-- WORK REQUIRED --
The data below contains pictures, which are to be skipped; the lines starting at the line with "Figure 10. Single" and ending at the line with "Figure 3. Mapping" are to be output exactly, both ends included.

-- RECORD EXCERPTS --
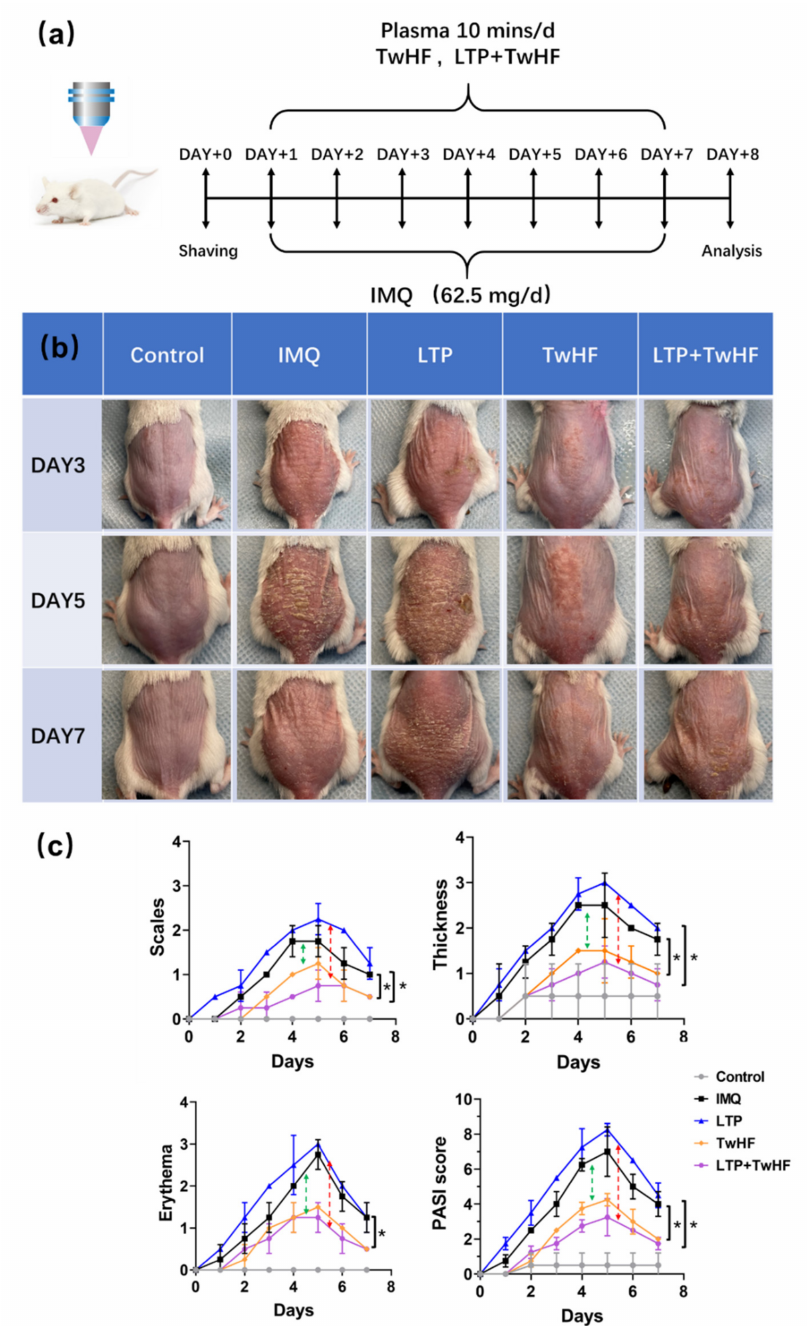
Figure 7. LTP + TwHF ameliorates psoriatic symptoms and skin inflammation in IMQ-induced psori- atic mice. ( a ) Flow chart of the experiment. ( b ) The back skin photos of mice were taken on the 3rd, 5th 7th day after IMQ painting. ( c ) PASI scores in all groups of mice were evaluated daily and the statisti- cal difference between all groups was indicated. Data are expressed as mean ± SD ( n = 5 mice/group, * p < 0.05). One representative of three separate experiments is shown while all results were similar among these three experiments. Because the LTP treatment enhanced the transdermal delivery of IMQ, the psoriasiform dermatitis became more serious after the LTP treatment. TwHF group only alleviated mild symptoms of the IMQ model. The comparison between the red dash line and green dash line suggests that the LTP + TwHF psoriasiform dermatitis is more efficient at suppressing epidermal thickening and inhibiting systemic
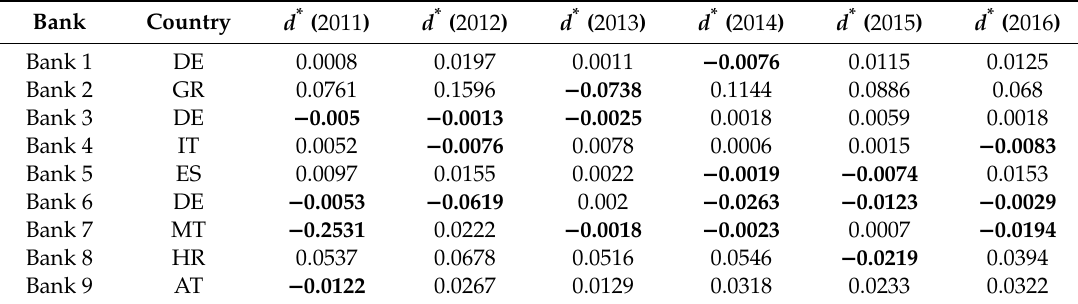
Table 6. The scores of the banks classified as e ffi cient at least once in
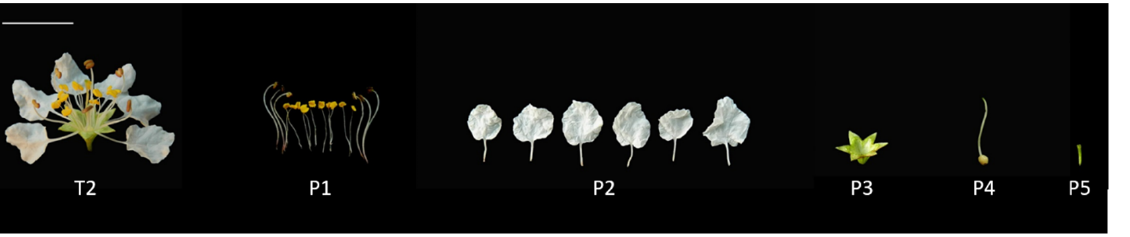
Figure 10. Single flower and its five floral organs in L. caudata . T2, single flower; P1, stamen; P2, petal; P3, calyx; P4, pistil; P5, pedicel; bar, 1 cm.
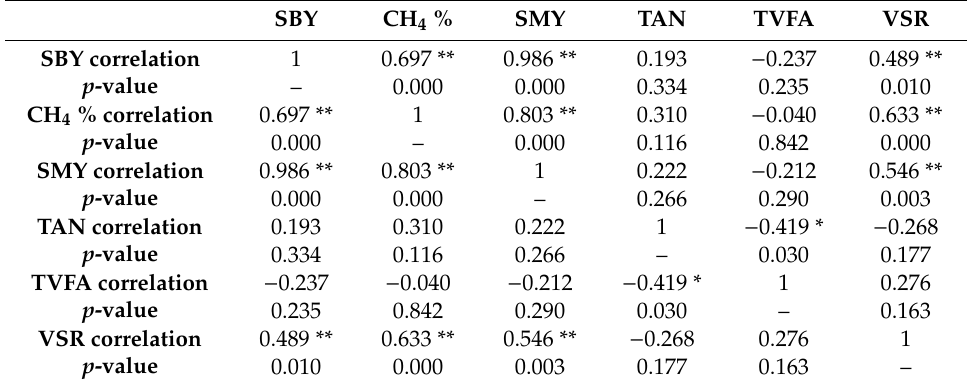
Table 6. Pearson’s correlation matrix with correlation indices and significance between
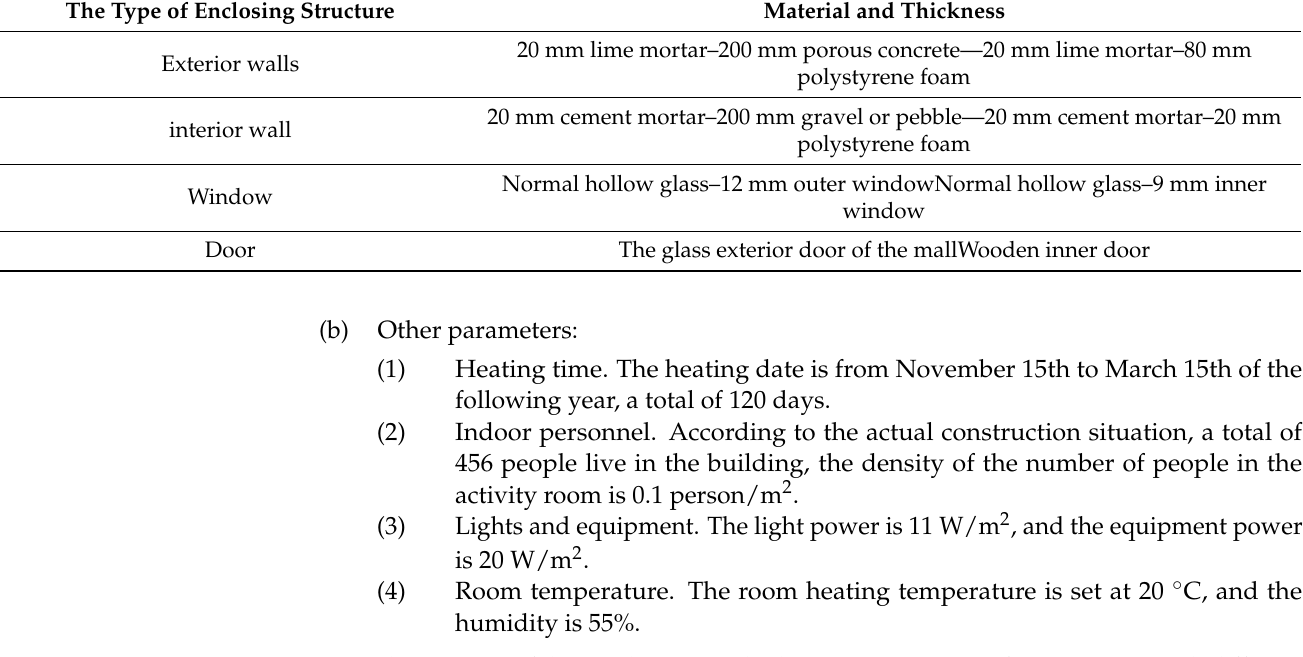
Table 1. Parameter of building enclosure.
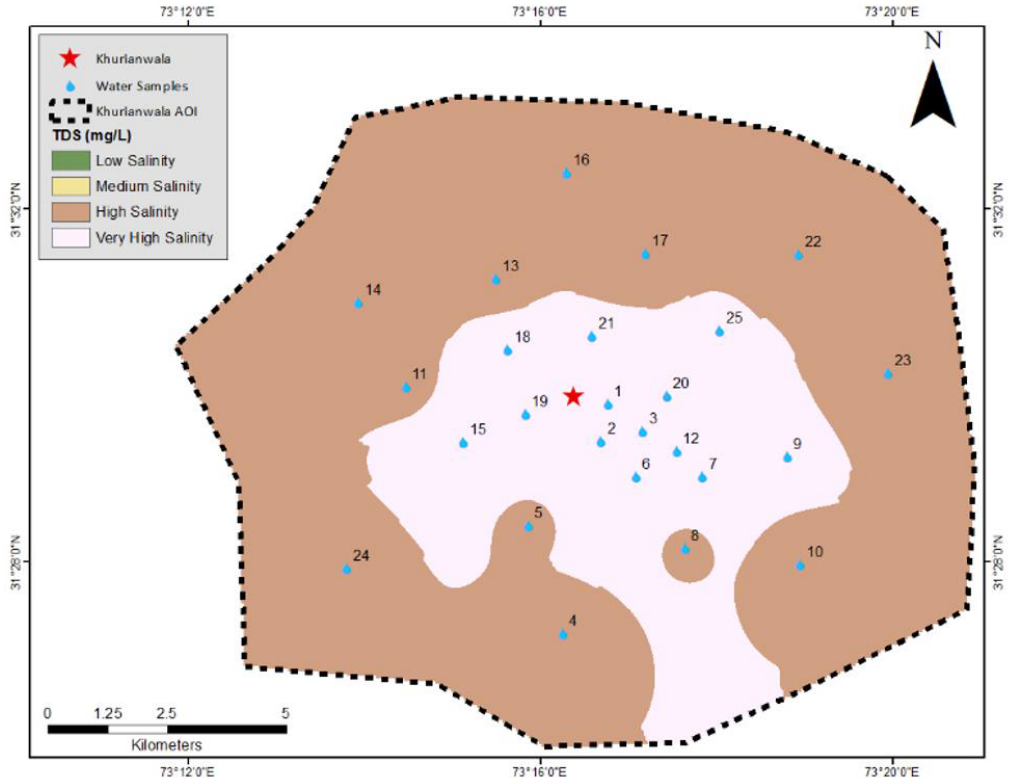
Figure 3. Mapping according to the distribution of total dissolved solids (TDS) values based on drinking water quality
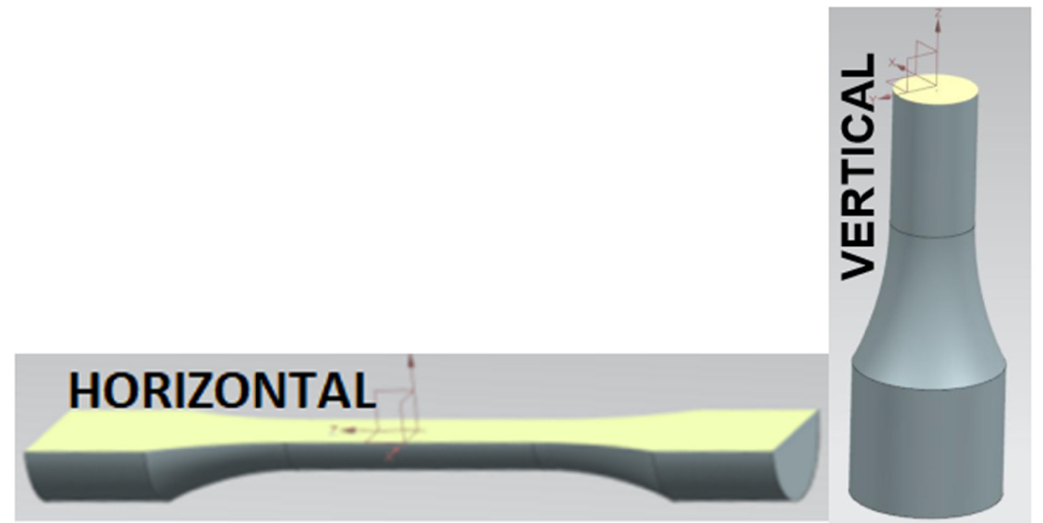
Figure 4. Directions of material layering in the production of the test specimens. The results of the cyclic tests in the controlled force mode in the form of Basquin relations [27] are shown in Figure 5.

-- EXERCISE SOLUTION --
Figure 10. Single flower and its five floral organs in L. caudata . T2, single flower; P1, stamen; P2, petal; P3, calyx; P4, pistil; P5, pedicel; bar, 1 cm.
Table 6. Pearson’s correlation matrix with correlation indices and significance between
Table 1. Parameter of building enclosure.
Figure 3. Mapping according to the distribution of total dissolved solids (TDS) values based on drinking water quality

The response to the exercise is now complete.